— Your objective —
Return the data below in full and exactly, except that the pictures are dropped.

(Pixel coordinate listings)
════════════════════

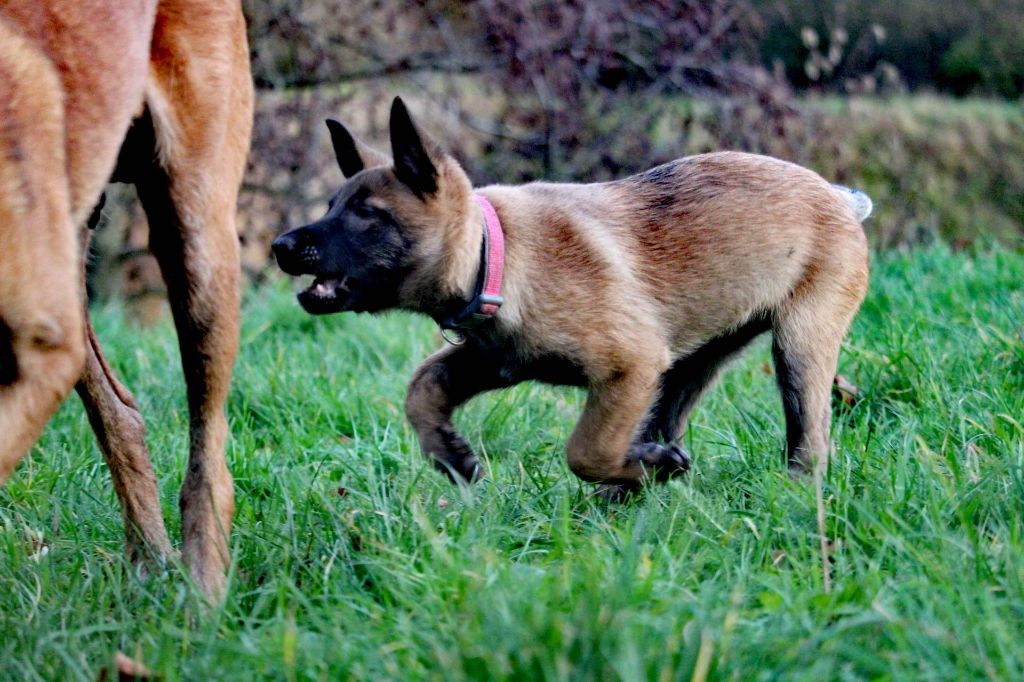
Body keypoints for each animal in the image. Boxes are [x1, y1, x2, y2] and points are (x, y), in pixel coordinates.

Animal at [274, 95, 872, 489]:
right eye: (330, 206)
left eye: (366, 215)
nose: (281, 245)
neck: (497, 255)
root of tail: (840, 196)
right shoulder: (494, 360)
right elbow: (421, 388)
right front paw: (451, 456)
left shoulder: (629, 366)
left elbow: (586, 448)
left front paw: (645, 468)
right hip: (691, 361)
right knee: (669, 416)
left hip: (797, 345)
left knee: (810, 436)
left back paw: (788, 491)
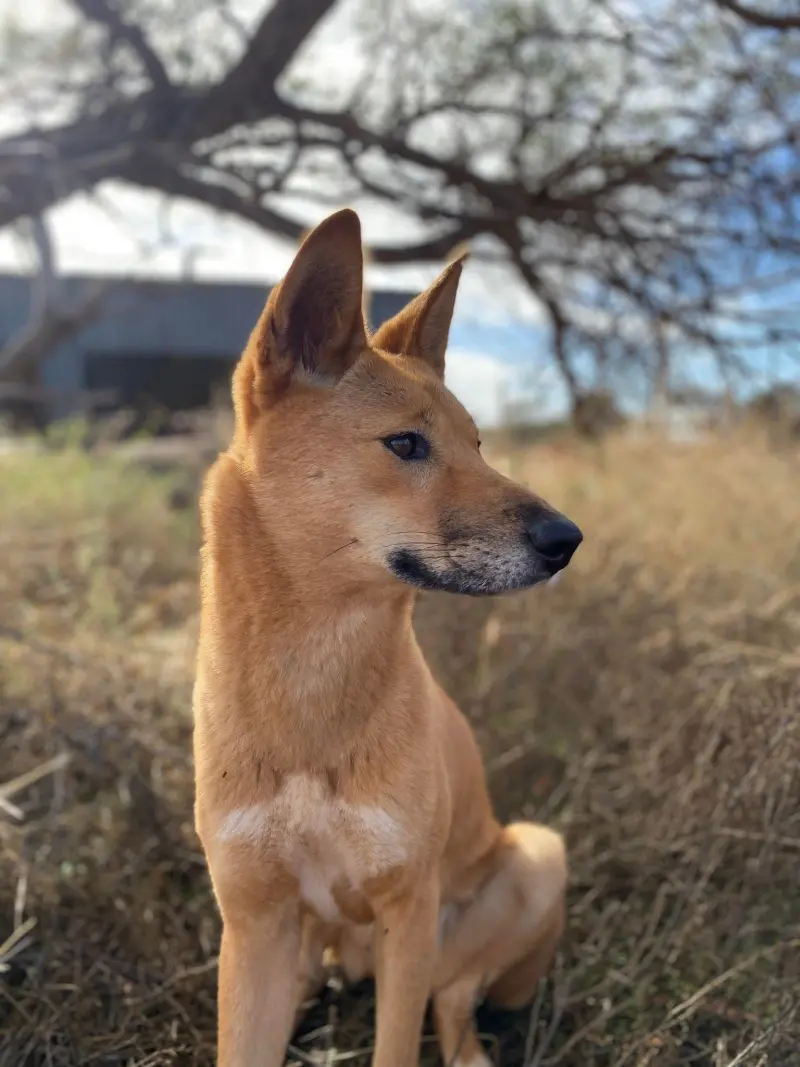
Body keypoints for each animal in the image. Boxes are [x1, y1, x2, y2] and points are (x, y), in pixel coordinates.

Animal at [194, 210, 584, 1067]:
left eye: (478, 444)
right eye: (405, 444)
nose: (567, 539)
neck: (313, 678)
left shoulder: (408, 911)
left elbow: (404, 1037)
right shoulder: (254, 925)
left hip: (531, 859)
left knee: (456, 999)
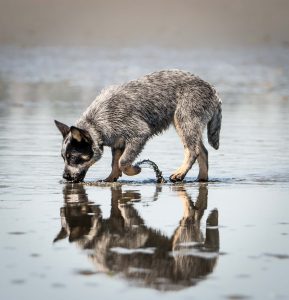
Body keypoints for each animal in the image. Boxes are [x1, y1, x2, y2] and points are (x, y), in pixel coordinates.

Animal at [54, 69, 220, 183]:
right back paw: (202, 179)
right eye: (63, 158)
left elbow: (122, 162)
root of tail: (212, 88)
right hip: (190, 125)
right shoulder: (117, 142)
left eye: (73, 158)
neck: (97, 121)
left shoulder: (139, 134)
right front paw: (110, 179)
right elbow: (115, 163)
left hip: (184, 121)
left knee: (192, 151)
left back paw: (180, 173)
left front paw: (135, 170)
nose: (65, 176)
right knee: (203, 151)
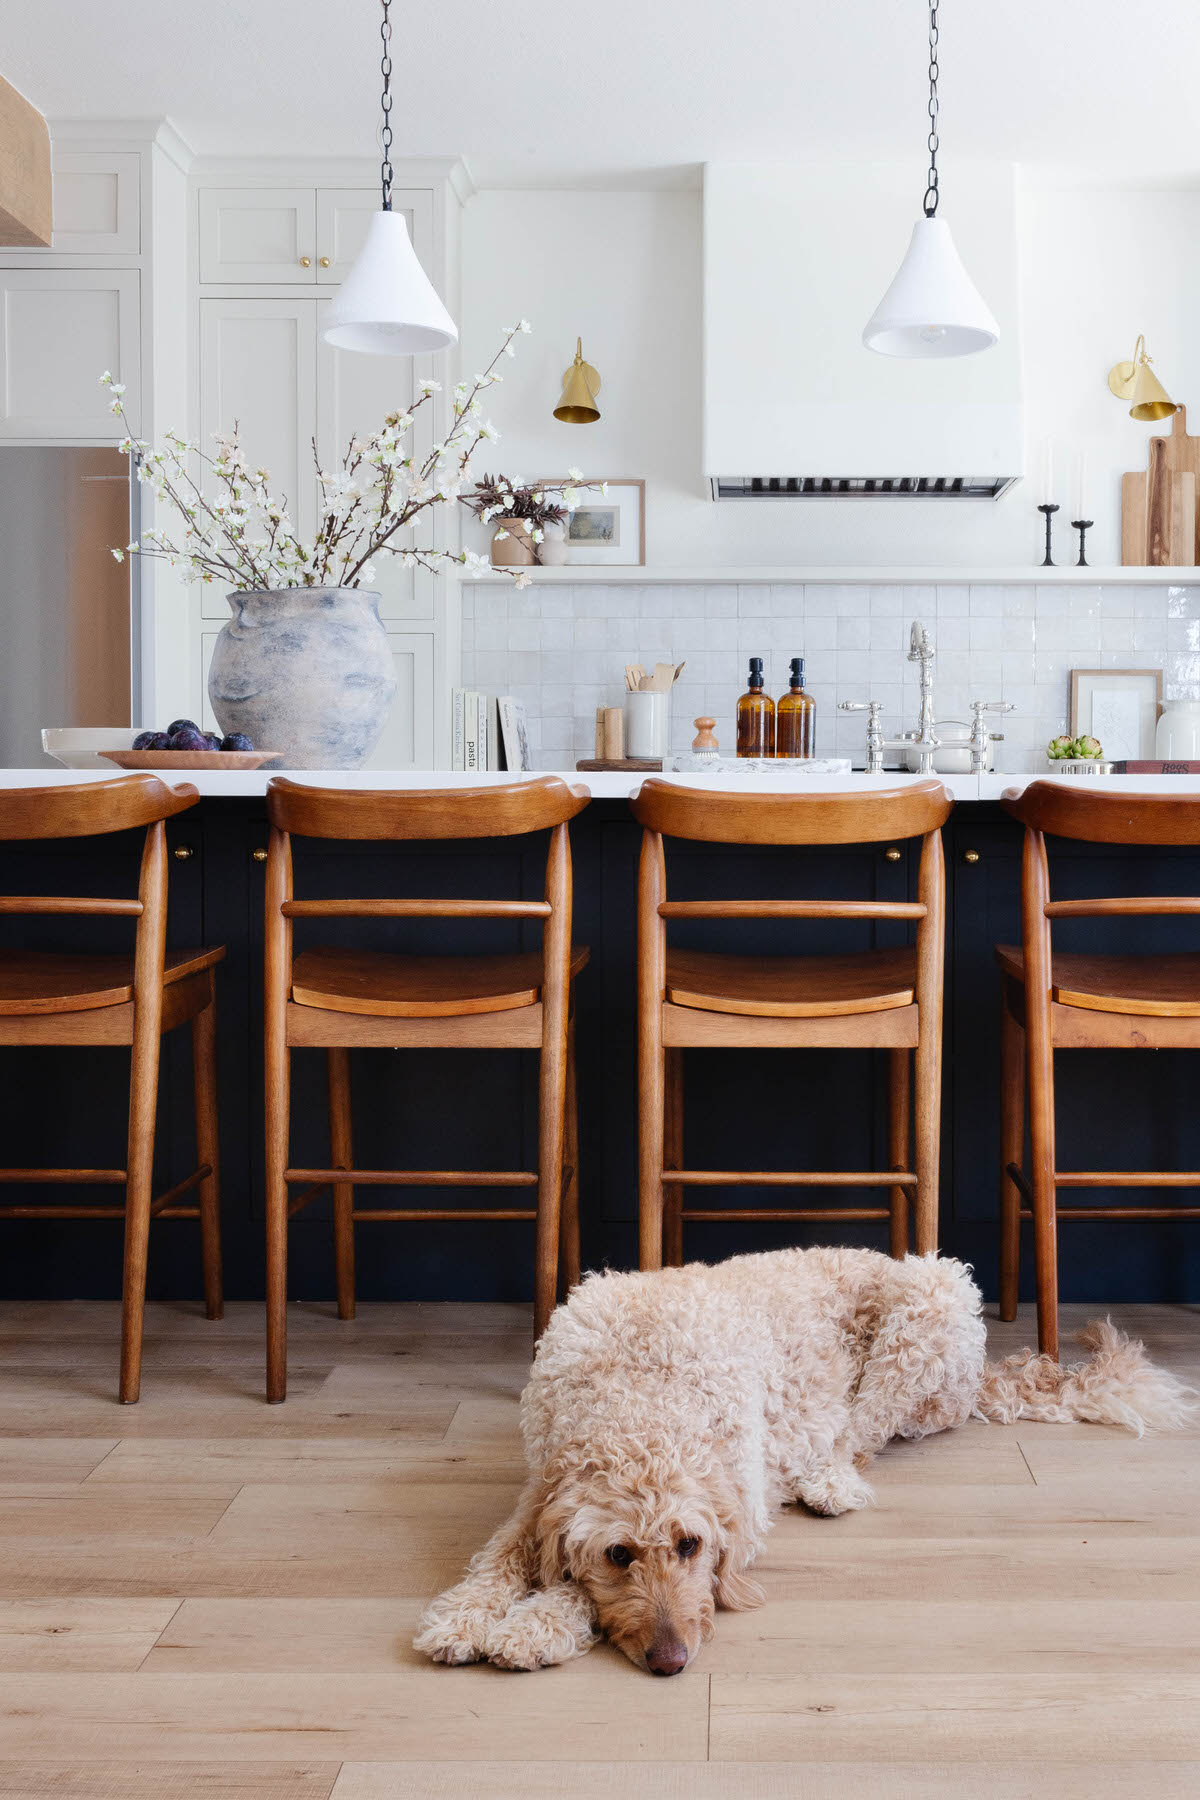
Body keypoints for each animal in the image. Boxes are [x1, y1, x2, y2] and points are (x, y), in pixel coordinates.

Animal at [417, 1252, 1187, 1670]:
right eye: (618, 1555)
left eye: (690, 1546)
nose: (672, 1661)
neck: (640, 1391)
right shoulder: (540, 1485)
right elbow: (500, 1556)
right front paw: (464, 1617)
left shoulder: (739, 1500)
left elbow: (566, 1588)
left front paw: (533, 1626)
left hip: (928, 1311)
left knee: (860, 1435)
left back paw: (827, 1479)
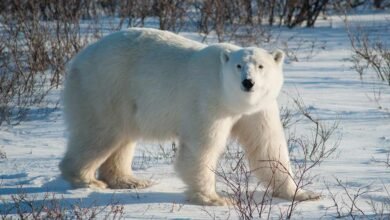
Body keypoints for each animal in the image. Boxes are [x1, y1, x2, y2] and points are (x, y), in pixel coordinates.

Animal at [58, 27, 320, 206]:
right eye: (238, 66)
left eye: (261, 66)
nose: (248, 82)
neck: (230, 98)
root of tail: (78, 58)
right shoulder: (208, 101)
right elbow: (201, 146)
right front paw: (214, 198)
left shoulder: (258, 109)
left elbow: (267, 146)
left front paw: (304, 193)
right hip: (105, 87)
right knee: (99, 133)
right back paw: (87, 180)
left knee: (122, 137)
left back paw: (129, 180)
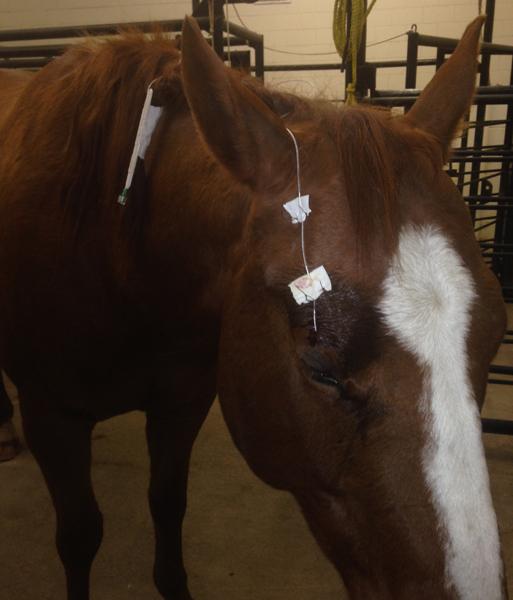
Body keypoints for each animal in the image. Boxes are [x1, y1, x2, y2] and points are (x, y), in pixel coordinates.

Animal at [0, 15, 506, 600]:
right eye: (319, 365)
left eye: (496, 335)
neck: (117, 242)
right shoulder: (51, 415)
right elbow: (80, 536)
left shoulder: (182, 402)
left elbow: (167, 503)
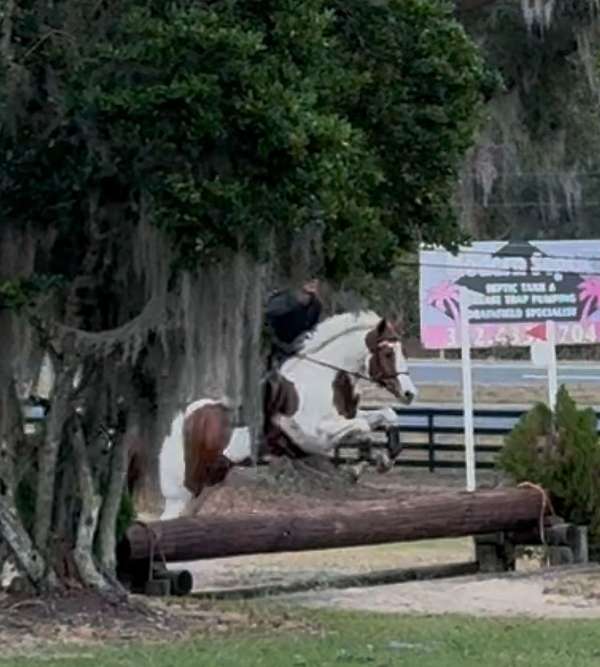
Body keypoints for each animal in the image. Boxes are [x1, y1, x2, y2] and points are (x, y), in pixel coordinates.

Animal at [128, 310, 414, 520]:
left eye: (401, 351)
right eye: (388, 353)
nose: (409, 394)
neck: (324, 378)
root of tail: (182, 417)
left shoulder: (342, 421)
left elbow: (385, 416)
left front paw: (383, 458)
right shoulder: (315, 435)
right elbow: (362, 428)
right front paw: (363, 464)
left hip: (209, 483)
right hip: (183, 489)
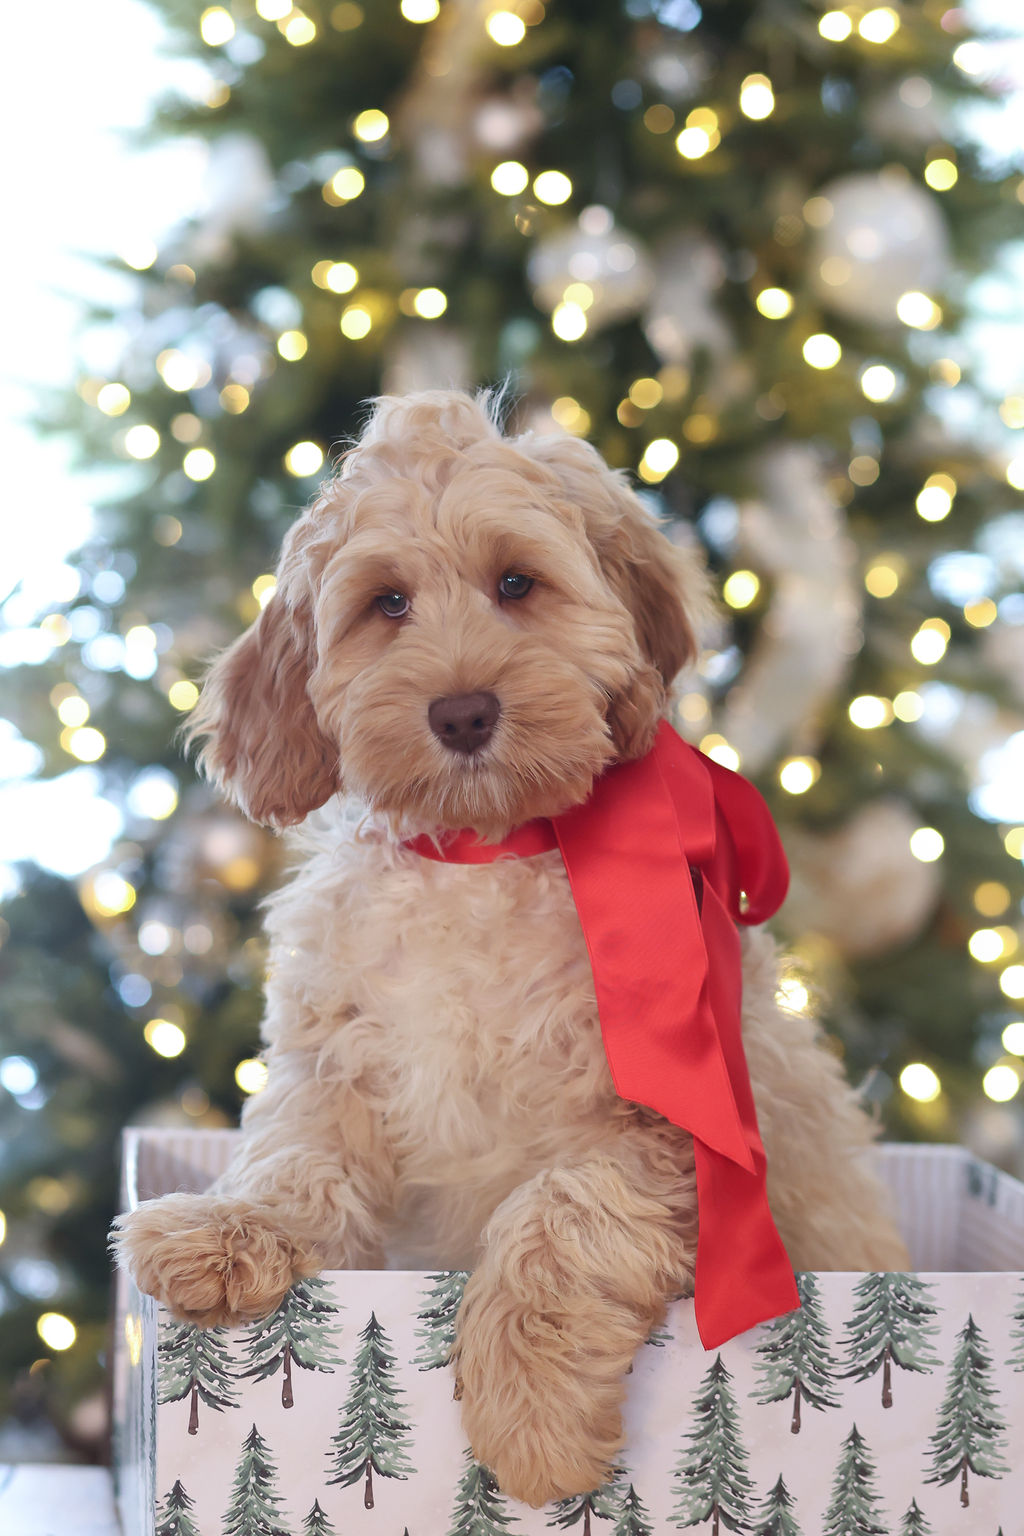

════════════════════

— Task answer —
Body keypoints for each animal in the image. Boxes are [x1, y1, x2, y2] and points are (x, y), in pixel coordinates.

Animal at [274, 95, 872, 489]:
right eye: (330, 206)
left eye: (366, 215)
nose: (281, 245)
neck: (497, 255)
root of tail: (840, 196)
right shoulder: (494, 360)
right elbow: (421, 388)
right front paw: (451, 456)
left shoulder: (629, 366)
left elbow: (586, 448)
left front paw: (645, 468)
right hip: (691, 361)
right knee: (669, 416)
left hip: (797, 345)
left knee: (810, 436)
left back paw: (788, 491)
Body keypoints for each animal in the image. Boxes are [x1, y1, x2, y2] and points are (x, y), in pixel coordinates.

Animal at [194, 210, 584, 1067]:
left eye: (478, 444)
right eye: (405, 444)
nose: (567, 539)
neck: (313, 678)
left shoulder: (408, 911)
left elbow: (404, 1037)
right shoulder: (254, 925)
left hip: (531, 859)
left knee: (456, 999)
Body keypoints for each animal in the image. Boxes are [x1, y1, x2, y2] and points are (x, y), in pixel coordinates.

Animal at [54, 69, 220, 183]:
right back paw: (202, 179)
right eye: (63, 158)
left elbow: (122, 162)
root of tail: (212, 88)
right hip: (190, 125)
right shoulder: (117, 142)
left eye: (73, 158)
neck: (97, 121)
left shoulder: (139, 134)
right front paw: (110, 179)
right elbow: (115, 163)
left hip: (184, 121)
left knee: (192, 151)
left back paw: (180, 173)
left front paw: (135, 170)
nose: (65, 176)
right knee: (203, 151)
Body keypoints for each animal in the image. Boxes are [x1, y1, x2, y2] and points are (x, y), in pixel coordinates.

Animal at [417, 1252, 1187, 1670]:
right eye: (618, 1555)
left eye: (690, 1546)
nose: (672, 1661)
neck: (640, 1391)
right shoulder: (540, 1485)
right elbow: (500, 1556)
right front paw: (464, 1617)
left shoulder: (739, 1500)
left elbow: (566, 1588)
left front paw: (533, 1626)
left hip: (928, 1311)
left knee: (860, 1435)
left back paw: (827, 1479)
Body keypoints for each animal in the image. Boxes are [x1, y1, x2, y2] and points are (x, y), in pixel coordinates.

Animal at [58, 27, 320, 206]:
right eye: (238, 66)
left eye: (261, 66)
nose: (248, 82)
neck: (230, 98)
root of tail: (78, 58)
right shoulder: (208, 101)
right elbow: (201, 146)
right front paw: (214, 198)
left shoulder: (258, 109)
left elbow: (267, 146)
left front paw: (304, 193)
right hip: (105, 87)
right knee: (99, 133)
right back paw: (87, 180)
left knee: (122, 137)
left back paw: (129, 180)
Body keypoints for each animal in the image. Boxes are [x1, y1, x2, y2] and points are (x, y), in pixel coordinates.

Animal at [0, 15, 506, 600]:
right eye: (319, 365)
left eye: (496, 335)
neck: (117, 242)
right shoulder: (51, 415)
right elbow: (80, 536)
left shoulder: (182, 402)
left elbow: (167, 503)
Body keypoints for each animal in the image. Boxes are [x1, y1, x2, y2] and points are (x, y), in pixel coordinates.

Animal at [128, 310, 414, 520]:
left eye: (401, 351)
right eye: (388, 353)
nose: (409, 394)
neck: (324, 378)
root of tail: (182, 417)
left shoulder: (342, 421)
left elbow: (385, 416)
left front paw: (383, 458)
right shoulder: (315, 435)
right elbow: (362, 428)
right front paw: (363, 464)
left hip: (209, 483)
right hip: (183, 489)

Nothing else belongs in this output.